## Task description
Format every line from the start of the rows through the line containing "Furto simples e", inclusive, as a Markdown table with the columns No. and Text. Leave out any blank lines.

*** The records ***

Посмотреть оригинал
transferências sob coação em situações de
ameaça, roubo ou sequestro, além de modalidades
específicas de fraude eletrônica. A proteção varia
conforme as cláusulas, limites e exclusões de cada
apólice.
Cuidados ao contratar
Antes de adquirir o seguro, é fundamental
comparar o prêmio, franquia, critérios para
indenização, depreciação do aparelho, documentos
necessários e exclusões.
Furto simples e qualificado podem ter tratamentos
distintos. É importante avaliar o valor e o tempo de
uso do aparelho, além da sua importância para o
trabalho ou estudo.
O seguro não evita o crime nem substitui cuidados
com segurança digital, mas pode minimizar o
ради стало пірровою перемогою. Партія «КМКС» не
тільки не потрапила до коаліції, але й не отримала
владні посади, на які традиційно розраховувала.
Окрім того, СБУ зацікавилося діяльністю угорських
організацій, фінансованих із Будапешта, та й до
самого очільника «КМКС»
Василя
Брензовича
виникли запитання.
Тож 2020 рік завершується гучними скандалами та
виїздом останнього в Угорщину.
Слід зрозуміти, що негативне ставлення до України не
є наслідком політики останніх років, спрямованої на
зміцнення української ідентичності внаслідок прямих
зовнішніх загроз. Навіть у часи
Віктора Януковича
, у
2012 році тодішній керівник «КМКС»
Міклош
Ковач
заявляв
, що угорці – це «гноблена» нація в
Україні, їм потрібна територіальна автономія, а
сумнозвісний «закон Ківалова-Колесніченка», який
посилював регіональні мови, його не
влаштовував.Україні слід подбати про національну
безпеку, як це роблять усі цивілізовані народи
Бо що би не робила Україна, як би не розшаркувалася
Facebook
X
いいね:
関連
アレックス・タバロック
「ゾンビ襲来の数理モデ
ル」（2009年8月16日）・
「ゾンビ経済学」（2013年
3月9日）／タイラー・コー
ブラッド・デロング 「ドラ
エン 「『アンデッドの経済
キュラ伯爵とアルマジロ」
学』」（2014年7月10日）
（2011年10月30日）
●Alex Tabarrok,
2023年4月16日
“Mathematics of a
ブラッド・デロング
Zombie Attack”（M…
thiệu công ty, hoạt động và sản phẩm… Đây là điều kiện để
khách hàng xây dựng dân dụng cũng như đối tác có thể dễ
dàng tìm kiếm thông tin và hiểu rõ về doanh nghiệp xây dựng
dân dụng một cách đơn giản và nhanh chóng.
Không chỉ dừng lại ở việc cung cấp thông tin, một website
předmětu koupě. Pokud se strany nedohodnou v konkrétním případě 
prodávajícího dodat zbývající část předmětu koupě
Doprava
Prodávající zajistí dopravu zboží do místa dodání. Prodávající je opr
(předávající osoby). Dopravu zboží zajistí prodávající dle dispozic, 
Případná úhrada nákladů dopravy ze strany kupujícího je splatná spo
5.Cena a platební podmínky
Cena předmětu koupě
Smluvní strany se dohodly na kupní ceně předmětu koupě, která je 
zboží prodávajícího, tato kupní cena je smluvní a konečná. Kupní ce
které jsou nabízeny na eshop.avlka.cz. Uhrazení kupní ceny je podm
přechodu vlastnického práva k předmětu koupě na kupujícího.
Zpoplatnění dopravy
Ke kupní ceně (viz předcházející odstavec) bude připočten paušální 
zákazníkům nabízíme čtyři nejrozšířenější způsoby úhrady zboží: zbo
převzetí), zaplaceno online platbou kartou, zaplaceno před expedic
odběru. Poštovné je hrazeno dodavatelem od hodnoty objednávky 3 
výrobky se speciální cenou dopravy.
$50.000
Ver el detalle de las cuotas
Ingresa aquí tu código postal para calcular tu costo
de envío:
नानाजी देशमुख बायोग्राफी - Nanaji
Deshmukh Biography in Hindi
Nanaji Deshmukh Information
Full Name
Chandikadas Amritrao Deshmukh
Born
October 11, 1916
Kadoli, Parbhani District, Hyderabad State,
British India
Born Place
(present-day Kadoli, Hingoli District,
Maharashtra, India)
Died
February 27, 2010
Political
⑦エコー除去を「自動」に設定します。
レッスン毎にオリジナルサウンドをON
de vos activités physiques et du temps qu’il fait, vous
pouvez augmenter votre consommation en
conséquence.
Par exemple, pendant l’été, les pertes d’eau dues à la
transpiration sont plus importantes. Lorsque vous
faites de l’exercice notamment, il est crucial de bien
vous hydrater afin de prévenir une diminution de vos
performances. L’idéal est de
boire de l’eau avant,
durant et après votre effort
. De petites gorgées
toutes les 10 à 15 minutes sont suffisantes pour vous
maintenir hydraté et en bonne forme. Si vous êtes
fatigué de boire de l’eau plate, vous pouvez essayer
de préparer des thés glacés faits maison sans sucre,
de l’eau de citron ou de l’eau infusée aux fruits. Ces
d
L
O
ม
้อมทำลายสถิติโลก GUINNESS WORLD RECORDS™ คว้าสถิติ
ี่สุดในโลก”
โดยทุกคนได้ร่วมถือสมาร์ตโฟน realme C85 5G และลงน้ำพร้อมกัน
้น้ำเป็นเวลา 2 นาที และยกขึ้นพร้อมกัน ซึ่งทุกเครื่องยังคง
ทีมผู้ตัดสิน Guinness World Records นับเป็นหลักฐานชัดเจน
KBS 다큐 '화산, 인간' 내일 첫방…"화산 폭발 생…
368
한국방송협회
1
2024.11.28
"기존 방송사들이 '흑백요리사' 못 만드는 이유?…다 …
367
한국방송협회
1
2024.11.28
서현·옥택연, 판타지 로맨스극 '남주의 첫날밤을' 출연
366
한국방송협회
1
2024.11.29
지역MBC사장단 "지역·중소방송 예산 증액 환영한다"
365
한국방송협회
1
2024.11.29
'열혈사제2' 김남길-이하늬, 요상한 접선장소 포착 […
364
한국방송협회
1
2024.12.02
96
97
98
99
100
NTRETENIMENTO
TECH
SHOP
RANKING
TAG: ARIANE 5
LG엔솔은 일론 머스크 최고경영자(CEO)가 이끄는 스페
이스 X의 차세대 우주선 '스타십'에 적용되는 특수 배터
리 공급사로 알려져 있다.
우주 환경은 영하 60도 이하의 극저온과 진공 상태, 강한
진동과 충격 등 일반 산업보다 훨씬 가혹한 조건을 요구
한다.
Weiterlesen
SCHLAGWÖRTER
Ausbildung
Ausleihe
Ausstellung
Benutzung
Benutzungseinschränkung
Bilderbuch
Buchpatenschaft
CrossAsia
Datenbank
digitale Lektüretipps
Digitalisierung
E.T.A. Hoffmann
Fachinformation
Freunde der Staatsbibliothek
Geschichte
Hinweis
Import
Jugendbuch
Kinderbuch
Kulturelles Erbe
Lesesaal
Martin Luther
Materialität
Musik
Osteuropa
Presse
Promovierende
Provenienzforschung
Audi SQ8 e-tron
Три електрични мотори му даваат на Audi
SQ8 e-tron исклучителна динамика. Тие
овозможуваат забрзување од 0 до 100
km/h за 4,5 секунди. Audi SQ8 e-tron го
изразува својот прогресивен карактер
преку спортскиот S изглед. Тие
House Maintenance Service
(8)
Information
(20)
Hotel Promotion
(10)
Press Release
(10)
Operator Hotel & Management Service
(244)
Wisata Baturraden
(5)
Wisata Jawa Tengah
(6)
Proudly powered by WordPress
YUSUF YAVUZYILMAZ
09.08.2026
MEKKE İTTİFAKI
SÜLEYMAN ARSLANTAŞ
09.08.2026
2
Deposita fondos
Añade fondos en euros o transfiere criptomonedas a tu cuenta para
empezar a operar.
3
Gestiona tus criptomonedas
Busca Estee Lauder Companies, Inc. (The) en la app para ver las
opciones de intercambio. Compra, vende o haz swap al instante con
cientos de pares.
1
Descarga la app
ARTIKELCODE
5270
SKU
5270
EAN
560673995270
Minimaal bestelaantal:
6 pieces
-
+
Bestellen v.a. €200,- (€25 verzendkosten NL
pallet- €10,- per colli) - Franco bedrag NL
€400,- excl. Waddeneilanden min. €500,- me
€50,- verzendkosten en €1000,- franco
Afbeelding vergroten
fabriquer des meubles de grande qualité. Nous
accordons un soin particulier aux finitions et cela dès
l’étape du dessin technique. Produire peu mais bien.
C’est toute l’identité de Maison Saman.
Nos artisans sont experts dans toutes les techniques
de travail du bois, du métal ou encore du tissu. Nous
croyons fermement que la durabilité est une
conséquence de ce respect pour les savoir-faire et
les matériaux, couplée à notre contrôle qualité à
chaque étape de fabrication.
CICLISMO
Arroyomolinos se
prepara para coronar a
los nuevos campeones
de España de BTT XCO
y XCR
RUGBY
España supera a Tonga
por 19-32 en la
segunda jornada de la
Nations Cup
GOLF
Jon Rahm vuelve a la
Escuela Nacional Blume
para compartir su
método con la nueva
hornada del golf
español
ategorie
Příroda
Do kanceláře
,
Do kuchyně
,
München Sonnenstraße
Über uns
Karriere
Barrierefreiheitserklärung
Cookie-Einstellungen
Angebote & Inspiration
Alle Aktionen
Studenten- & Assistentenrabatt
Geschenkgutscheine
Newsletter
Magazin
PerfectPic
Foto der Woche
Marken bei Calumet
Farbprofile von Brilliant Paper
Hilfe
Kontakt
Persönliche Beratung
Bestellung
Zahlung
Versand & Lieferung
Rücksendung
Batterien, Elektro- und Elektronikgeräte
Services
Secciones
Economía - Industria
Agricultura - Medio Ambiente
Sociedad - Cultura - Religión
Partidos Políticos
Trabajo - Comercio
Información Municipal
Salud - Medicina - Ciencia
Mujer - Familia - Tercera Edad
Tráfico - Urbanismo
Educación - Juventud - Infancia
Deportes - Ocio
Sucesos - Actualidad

***

## Exercise output
| No. | Text |
|---|---|
| 1 | Посмотреть оригинал |
| 2 | transferências sob coação em situações de |
| 3 | ameaça, roubo ou sequestro, além de modalidades |
| 4 | específicas de fraude eletrônica. A proteção varia |
| 5 | conforme as cláusulas, limites e exclusões de cada |
| 6 | apólice. |
| 7 | Cuidados ao contratar |
| 8 | Antes de adquirir o seguro, é fundamental |
| 9 | comparar o prêmio, franquia, critérios para |
| 10 | indenização, depreciação do aparelho, documentos |
| 11 | necessários e exclusões. |
| 12 | Furto simples e qualificado podem ter tratamentos |